Aku cemburu pada laki-laki itu?Lelaki-laki berambut cepak, ganteng, kaya, dan selalu mengenakan baju necis itu telah membuatku cemburu. Ia pegawai Kepolisian Yang sukses. Miko Widyatmoko
Dalam Masjid Kampus yang hening, kubaringkan tubuhku di atas karpet tua warna hijau. Sesaat aku bangkit, sesaat berikutnya aku tidur, sesaat berikutnya aku bangkit lagi dan sesaat berikutnya tiduran lagi. Melongok Pura berpohon rindang, samping Masjid, serta Menatapi jengkal demi jengkal lapangan Daksinapati yang lengang. Aku gelisah. “Hufftt!” Desahku kuat. Kuhembuskan udara yang menyesak dada. Berjalan lagi menuju pengimaman. Merebah, dan terkapar tanpa daya. Kusaksikan Indahnya kubah Masjid seperti gedung MPR senayan.
Angin liar di atas atap masjid menampar-nampar kubah Masjid. Burung Greja mengepakkan sayap di sela-sela Ventilasi Kotak di kubahnya. Siulannya sangat menghimpit jiwa.Aku merasai gradasi suaranya menukik-nukik rasa dalam dada.Yang pasti burung itu sedang menyanyikan simfoni Jiwa. Itulah sesungguh-sungguhnya nyanyian. Nyanyian penggugah Jiwa.
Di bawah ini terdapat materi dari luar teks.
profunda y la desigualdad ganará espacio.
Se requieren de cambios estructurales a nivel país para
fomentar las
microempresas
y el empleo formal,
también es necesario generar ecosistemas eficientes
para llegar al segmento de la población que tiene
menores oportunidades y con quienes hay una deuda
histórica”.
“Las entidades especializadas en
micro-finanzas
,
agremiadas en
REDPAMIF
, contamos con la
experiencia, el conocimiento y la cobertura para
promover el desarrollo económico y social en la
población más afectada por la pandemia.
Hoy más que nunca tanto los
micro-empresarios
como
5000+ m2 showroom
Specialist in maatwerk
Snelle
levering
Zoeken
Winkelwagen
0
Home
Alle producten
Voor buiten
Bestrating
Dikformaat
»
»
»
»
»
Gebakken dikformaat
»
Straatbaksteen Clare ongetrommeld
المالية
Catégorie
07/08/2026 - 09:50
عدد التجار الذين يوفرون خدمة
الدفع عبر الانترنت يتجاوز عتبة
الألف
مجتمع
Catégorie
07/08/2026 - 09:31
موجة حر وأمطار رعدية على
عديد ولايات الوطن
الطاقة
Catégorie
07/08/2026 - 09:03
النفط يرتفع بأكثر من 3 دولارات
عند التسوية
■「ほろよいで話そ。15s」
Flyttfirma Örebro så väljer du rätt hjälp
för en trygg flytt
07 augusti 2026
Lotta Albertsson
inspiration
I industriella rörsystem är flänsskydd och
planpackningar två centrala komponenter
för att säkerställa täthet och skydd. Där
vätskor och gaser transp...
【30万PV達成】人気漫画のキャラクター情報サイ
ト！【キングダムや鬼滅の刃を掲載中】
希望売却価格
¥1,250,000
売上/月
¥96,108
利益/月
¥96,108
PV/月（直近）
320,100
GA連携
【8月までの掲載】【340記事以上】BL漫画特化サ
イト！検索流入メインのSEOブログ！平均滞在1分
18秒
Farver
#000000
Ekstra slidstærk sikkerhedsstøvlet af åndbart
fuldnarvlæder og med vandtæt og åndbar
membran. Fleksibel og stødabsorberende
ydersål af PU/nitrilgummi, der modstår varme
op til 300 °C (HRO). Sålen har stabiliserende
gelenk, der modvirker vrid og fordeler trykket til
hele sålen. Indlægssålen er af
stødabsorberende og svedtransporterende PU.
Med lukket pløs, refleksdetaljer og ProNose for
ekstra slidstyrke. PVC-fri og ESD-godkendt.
Aku seperti malaikat yang membacakan vonis Tuhan. Semua catatan tentangmu seolah telah ada di tangan. Dan aku telah menarik kesimpulan prematur:
**********************************************
“DINA MENOLAK CINTAKU.
SEBETULNYA IA TIDAK CINTA.
JADI SELAMA INI DIA HANYA BERPURA-PURA!
AKU TAK ADA ARTINYA!”
********************************************
Itulah simpulanku atasmu Duhai Kekasihku. Curigaku menjulang tinggi. Hingga aku tak mampu berpikir positif. Tak jarang aku memakinya dengan kata-kata yang tak pantas (semisal nama-nama binatang yang ada di ragunan atau yang sering berkeliaran di jalan), walau tak terucap dihadapannya. Tapi sungguh ini tidak pantas.
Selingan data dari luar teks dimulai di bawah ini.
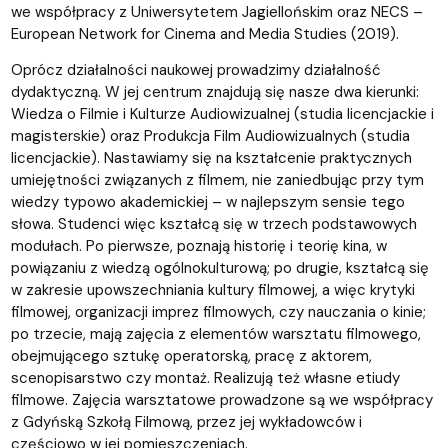
we współpracy z Uniwersytetem Jagiellońskim oraz NECS –
European Network for Cinema and Media Studies (2019).
Oprócz działalności naukowej prowadzimy działalność
dydaktyczną. W jej centrum znajdują się nasze dwa kierunki:
Wiedza o Filmie i Kulturze Audiowizualnej (studia licencjackie i
magisterskie) oraz Produkcja Film Audiowizualnych (studia
licencjackie). Nastawiamy się na kształcenie praktycznych
umiejętności związanych z filmem, nie zaniedbując przy tym
wiedzy typowo akademickiej – w najlepszym sensie tego
słowa. Studenci więc kształcą się w trzech podstawowych
modułach. Po pierwsze, poznają historię i teorię kina, w
powiązaniu z wiedzą ogólnokulturową; po drugie, kształcą się
w zakresie upowszechniania kultury filmowej, a więc krytyki
filmowej, organizacji imprez filmowych, czy nauczania o kinie;
po trzecie, mają zajęcia z elementów warsztatu filmowego,
obejmującego sztukę operatorską, pracę z aktorem,
scenopisarstwo czy montaż. Realizują też własne etiudy
filmowe. Zajęcia warsztatowe prowadzone są we współpracy
z Gdyńską Szkołą Filmową, przez jej wykładowców i
częściowo w jej pomieszczeniach.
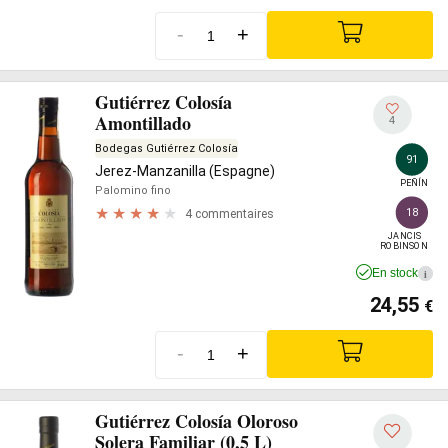
-
+
Gutiérrez Colosía
Amontillado
4
Bodegas Gutiérrez Colosía
91
Jerez-Manzanilla (Espagne)
PEÑÍN
Palomino fino
18
4 commentaires
JANCIS

ROBINSON
En stock
i
24,55
€
-
+
Gutiérrez Colosía Oloroso
Solera Familiar (0,5 L)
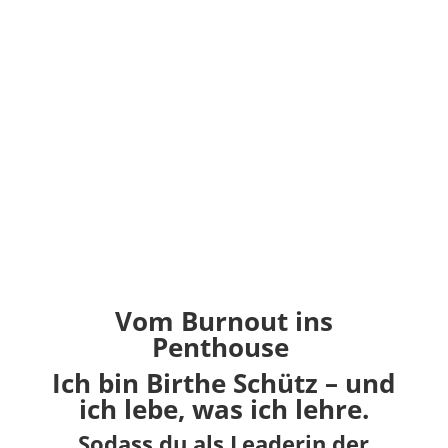
Birthe hat diese perfekte Mischung aus liebevoll und
klar, aus Business Strategie und Lasso rausholen
und wieder einfangen.
“
Vom Burnout ins
Penthouse
Ich bin Birthe Schütz – und
ich lebe, was ich lehre.
Sodass du als Leaderin der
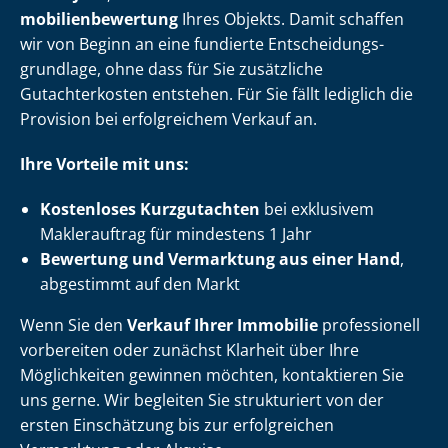
mo­bi­li­en­be­wer­tung
Ihres Objekts. Damit schaffen
wir von Beginn an eine fundierte Ent­schei­dungs­
grund­la­ge, ohne dass für Sie zusätzliche
Gutachterkosten entstehen. Für Sie fällt lediglich die
Provision bei erfolgreichem Verkauf an.
Ihre Vorteile mit uns:
Kostenloses Kurzgutachten
bei exklusivem
Maklerauftrag für mindestens 1 Jahr
Bewertung und Vermarktung aus einer Hand
,
abgestimmt auf den Markt
Wenn Sie den
Verkauf Ihrer Immobilie
professionell
vorbereiten oder zunächst Klarheit über Ihre
Möglichkeiten gewinnen möchten, kontaktieren Sie
uns gerne. Wir begleiten Sie strukturiert von der
ersten Einschätzung bis zur erfolgreichen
Deru kendaraan-kendaraan besar bypass memberondong dalam keheningan kompleks. Sesekali terdengar suara debam yang datang dari roda-roda besarnya. Kafe malam, nafsu dan cinta satu malam telah siap tersaji untuk lelaki yang hidungnya tak lagi belang-belang sebab seluruh hidungnya telah berwarna kelam bahkan legam. Ironisnya ini terjadi di satu tempat yang sangat mengagungkan dan bergiat dengan pengembangan nilai intelektualitas dan bahkan spiritualitas (Kampus Rawamangun). Di balik dinding kampus ini, masih banyak tuna wisma, dan tuna ilmu yang tak tahu kapan nasibnya berubah.
Hingga ku buat puisi ini
“Dinding tebal nan tinggi hanyalah batas fisik, saat intelektualitas dan spiritualitas dipaksa tunduk pada pembedaan. Keamanan dan ketertiban hanyalah dalih, dari ketidakmampuan melihat kenyataan tentang masih banyaknya orang-orang yang semestinya disejahterakan! Lalu masih bergunakah diskusi dan debat kita tentang Manusia terbaik yang hendak diwujudkan
“Inilah Paradoks Kehidupan!” Di satu sisi, Masjid Kampus adalah institusi spiritual yang menempatkan Nilai Spiritualitas (Tuhan) sebagai pusat kesadaran. Di sisi lain, Universitas Negeri Ini adalah institusi intelektual, yang memproduksi kecerdasan dan membasmi kebodohan. Ini bertolak belakang dengan kenyataan yang sesungguhnya.